### EXCERPTED DATA ###
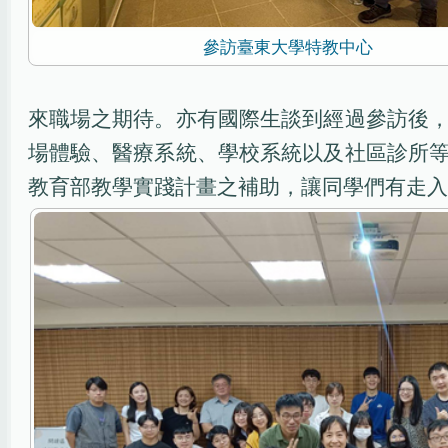
參訪臺東大學特教中心
來職場之期待。亦有國際生談到經過參訪後
場體驗、醫療系統、學校系統以及社區診所
教育部教學實踐計畫之補助，讓同學們有走入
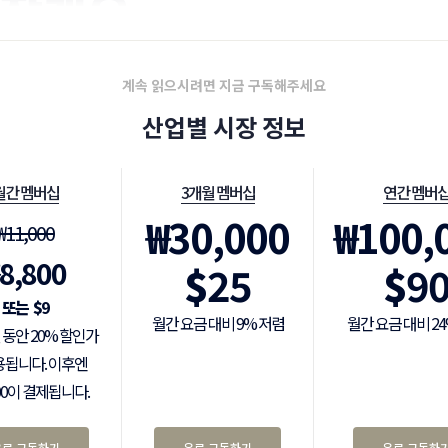
시장개요
계속 읽으시려면 지금 구독해주세요
산업별 시장 정보
월간 멤버십
3개월 멤버십
연간 멤버
₩
30,000
₩
100,
₩
11,000
8,800
$
25
$
9
$
9
월간 요금 대비 9% 저렴
월간 요금 대비 2
 동안 20% 할인가
용됩니다. 이후엔
000이 결제됩니다.
유료 구독하기
유료 구독하기
유료 구독하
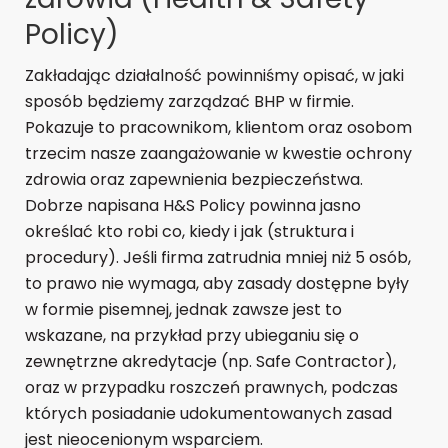
Policy)
Zakładając działalność powinniśmy opisać, w jaki
sposób będziemy zarządzać BHP w firmie.
Pokazuje to pracownikom, klientom oraz osobom
trzecim nasze zaangażowanie w kwestie ochrony
zdrowia oraz zapewnienia bezpieczeństwa.
Dobrze napisana H&S Policy powinna jasno
określać kto robi co, kiedy i jak (struktura i
procedury). Jeśli firma zatrudnia mniej niż 5 osób,
to prawo nie wymaga, aby zasady dostępne były
w formie pisemnej, jednak zawsze jest to
wskazane, na przykład przy ubieganiu się o
zewnętrzne akredytacje (np. Safe Contractor),
oraz w przypadku roszczeń prawnych, podczas
których posiadanie udokumentowanych zasad
jest nieocenionym wsparciem.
###
Nothing but the lines from the first line of the records above to the line with "oraz w przypadku roszczeń prawnych, podczas", inclusive, should be transcribed exactly, and the pictures must be left out.

● **ANSWER SECTION**:
參訪臺東大學特教中心
來職場之期待。亦有國際生談到經過參訪後
場體驗、醫療系統、學校系統以及社區診所
教育部教學實踐計畫之補助，讓同學們有走入
시장개요
계속 읽으시려면 지금 구독해주세요
산업별 시장 정보
월간 멤버십
3개월 멤버십
연간 멤버
₩
30,000
₩
100,
₩
11,000
8,800
$
25
$
9
$
9
월간 요금 대비 9% 저렴
월간 요금 대비 2
 동안 20% 할인가
용됩니다. 이후엔
000이 결제됩니다.
유료 구독하기
유료 구독하기
유료 구독하
Policy)
Zakładając działalność powinniśmy opisać, w jaki
sposób będziemy zarządzać BHP w firmie.
Pokazuje to pracownikom, klientom oraz osobom
trzecim nasze zaangażowanie w kwestie ochrony
zdrowia oraz zapewnienia bezpieczeństwa.
Dobrze napisana H&S Policy powinna jasno
określać kto robi co, kiedy i jak (struktura i
procedury). Jeśli firma zatrudnia mniej niż 5 osób,
to prawo nie wymaga, aby zasady dostępne były
w formie pisemnej, jednak zawsze jest to
wskazane, na przykład przy ubieganiu się o
zewnętrzne akredytacje (np. Safe Contractor),
oraz w przypadku roszczeń prawnych, podczas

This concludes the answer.